Sellers was Gracie's supervisor and became "infatuated" with her, her mother said.
Gracie agreed to go for a meal with Sellers but her mother said she was not interested in a relationship.
"Because he was her supervisor she was a bit anxious and nervous about how to tell him to go away," said her father.
"He pestered her with messages and phone calls; obviously she blocked him in the end.
"He was constantly asking [work colleagues] 'what's Gracie doing, where is she?'"
In early 2021 Gracie saw Sellers waiting for her near the Duckmanton stables.
He was waiting in a white VW Scirocco car, which he bought after Gracie told him she liked her brother's Scirocco.
Gracie's father said this "spooked her even more".
"The fact he had bought it and the fact he was there that morning waiting for her," he said.
"He knew all her movements you see, it was definitely stalking."
Gracie then reported Sellers to Xbite, who suspended him and advised Gracie to report him to police.
Gracie's mother said two female police officers came to their house in Old Whittington and took a statement.
"They left that evening saying they were going to go to his home address and tell him to leave her alone," she said.
"The police have since told us that they did go to his address and he said he was in a relationship with Gracie, which to us flags alarm bells even more.

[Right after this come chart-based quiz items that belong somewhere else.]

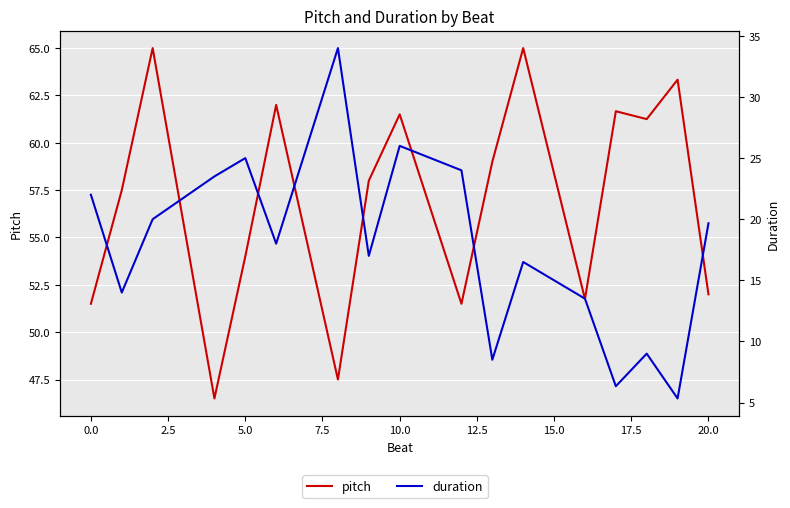

True or false: duration and pitch cross at least once.

False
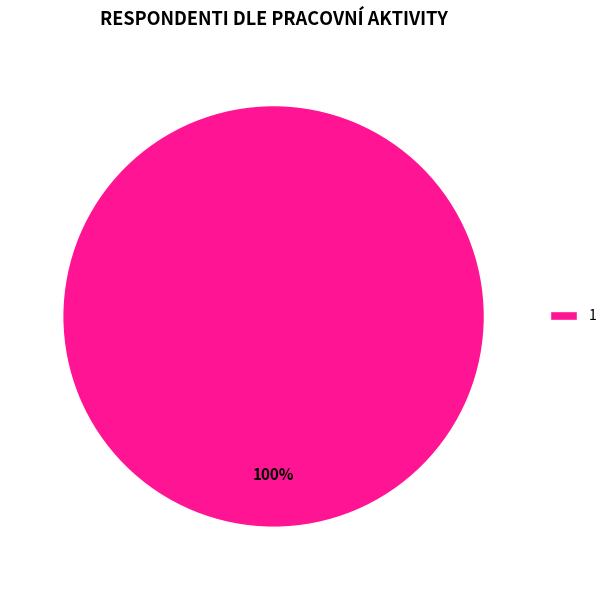

Is there any slice that represents more than half of the pie?

Yes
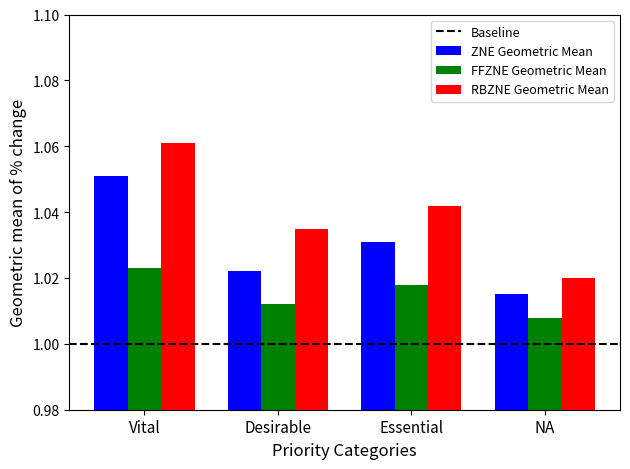

Is it true that ZNE Geometric Mean equals 1.7 at Desirable?

False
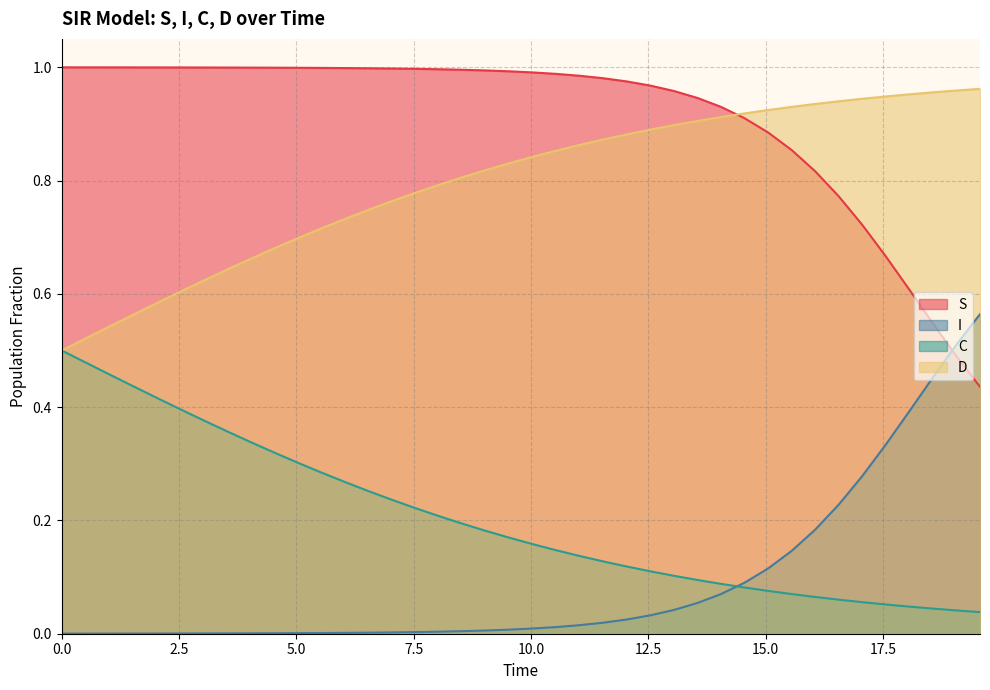

True or false: D and S cross at least once.

True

"If that's what he's telling the police and Gracie's saying something completely different, there's clearly a problem."
Gracie's parents said, following the sighting of Sellers, they did not let her go back to the stables on her own for weeks.

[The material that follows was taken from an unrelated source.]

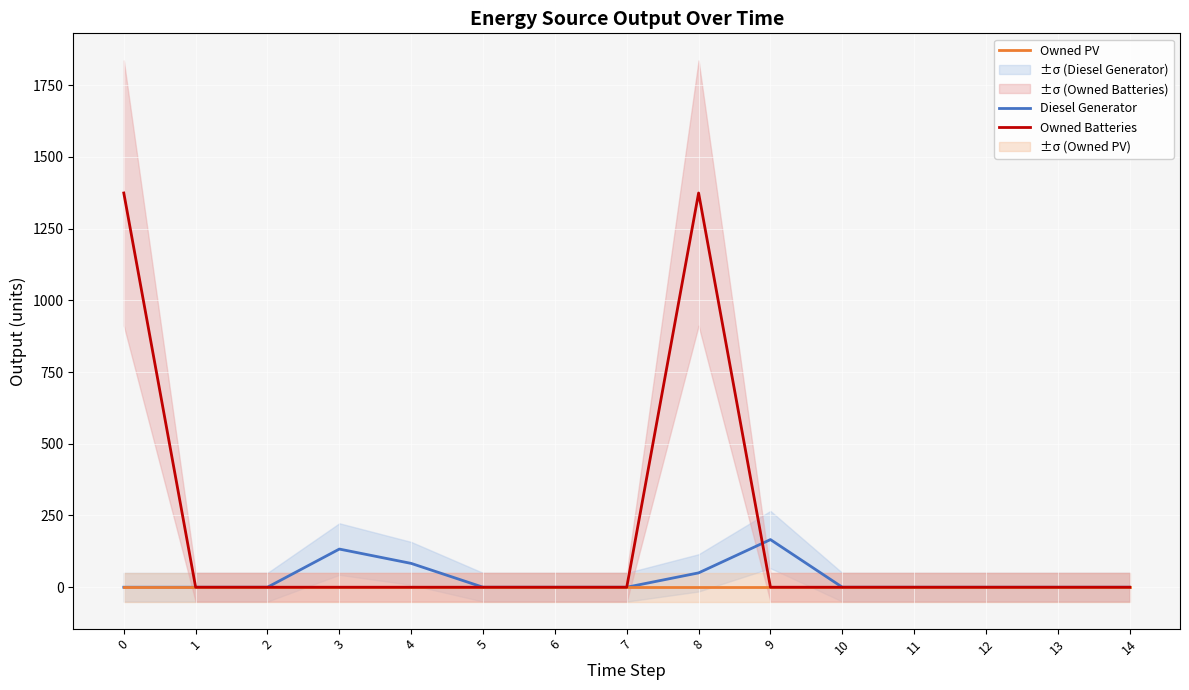

In Diesel Generator, how many points are higher than both neighbors (excluding endpoints)?

2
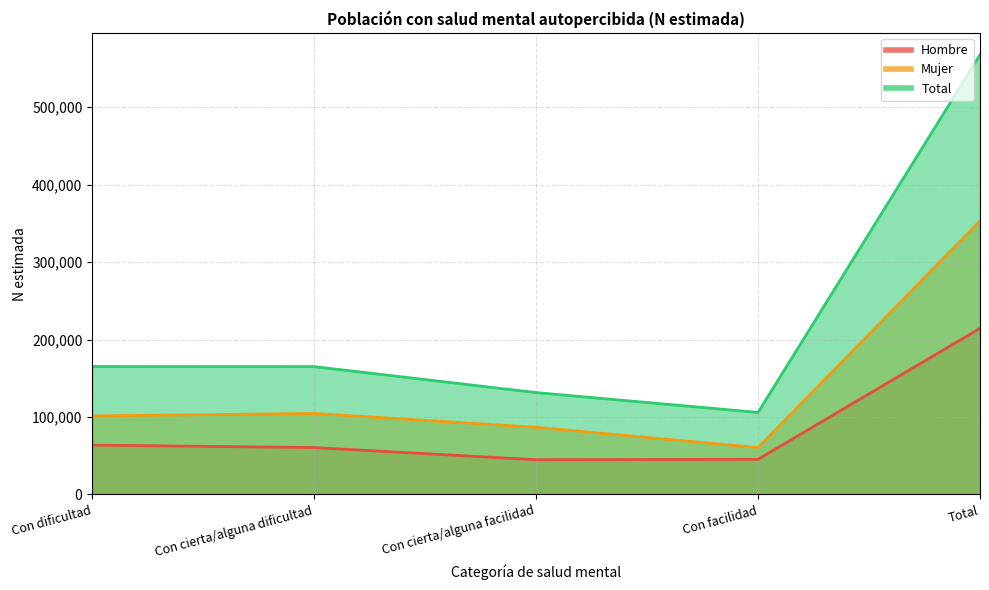

Is the value of Hombre at Con cierta/alguna dificultad greater than the value of Total at Con cierta/alguna dificultad?

No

If they had known about the bag of weapons, they said they would not have let her go there on her own again.
The bag was found by Anna White and her partner Wayne Kipling.
"When we took everything out the bag and saw the note that said 'don't lie', it was obvious that it was going to be used to kill someone.

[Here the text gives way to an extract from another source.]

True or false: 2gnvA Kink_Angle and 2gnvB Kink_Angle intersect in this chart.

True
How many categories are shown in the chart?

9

"That's what I thought, so that's why I rang the police," said Ms White.
"I asked what was going to be done with it and they said it would probably just go to lost property. I was just gobsmacked."
By coincidence, her daughter also works at Xbite.
She said Sellers was known as "creepy Mike".
"He must have been a certain way with the girls, I think, and that's what they called him," she said.
Gracie's parents believe police should have spoken to staff at Xbite, where other women had reportedly made complaints about Sellers.
They are now supporting a campaign for Gracie's Law, which asks the government to fund stalking advocates for police forces.
"I don't think they [police] get enough training in stalking or understand it fully, and that's what needs to be addressed as well," said Mr Spinks.
"We don't want this to happen to anybody else."
Derbyshire Police has announced it is to appoint a stalking coordinator.
In a statement, the force said: "We continue to support and fully cooperate with the IOPC investigation into the circumstances leading up to the tragic death of Gracie.
"We are keeping the IOPC up to date with a number of improvements we have implemented in recent months and we would encourage all victims of stalking and harassment to report incidents to us for investigation.
"We're unable to comment further at this time due to the ongoing IOPC investigation."
An IOPC spokesperson said: "We have completed our investigative steps into the actions of Derbyshire Constabulary in the months leading up to the death of Gracie Spinks in Duckmanton in June last year and are now compiling our final investigation report.
"We have kept Gracie's family, the coroner, and Derbyshire Constabulary updated during the course of our investigation.
"At its conclusion we will decide whether any of the five officers we have served notices on may have a disciplinary case to answer.
"We are also considering whether any learning has arisen for Derbyshire Constabulary from their contact with Gracie prior to her tragic death."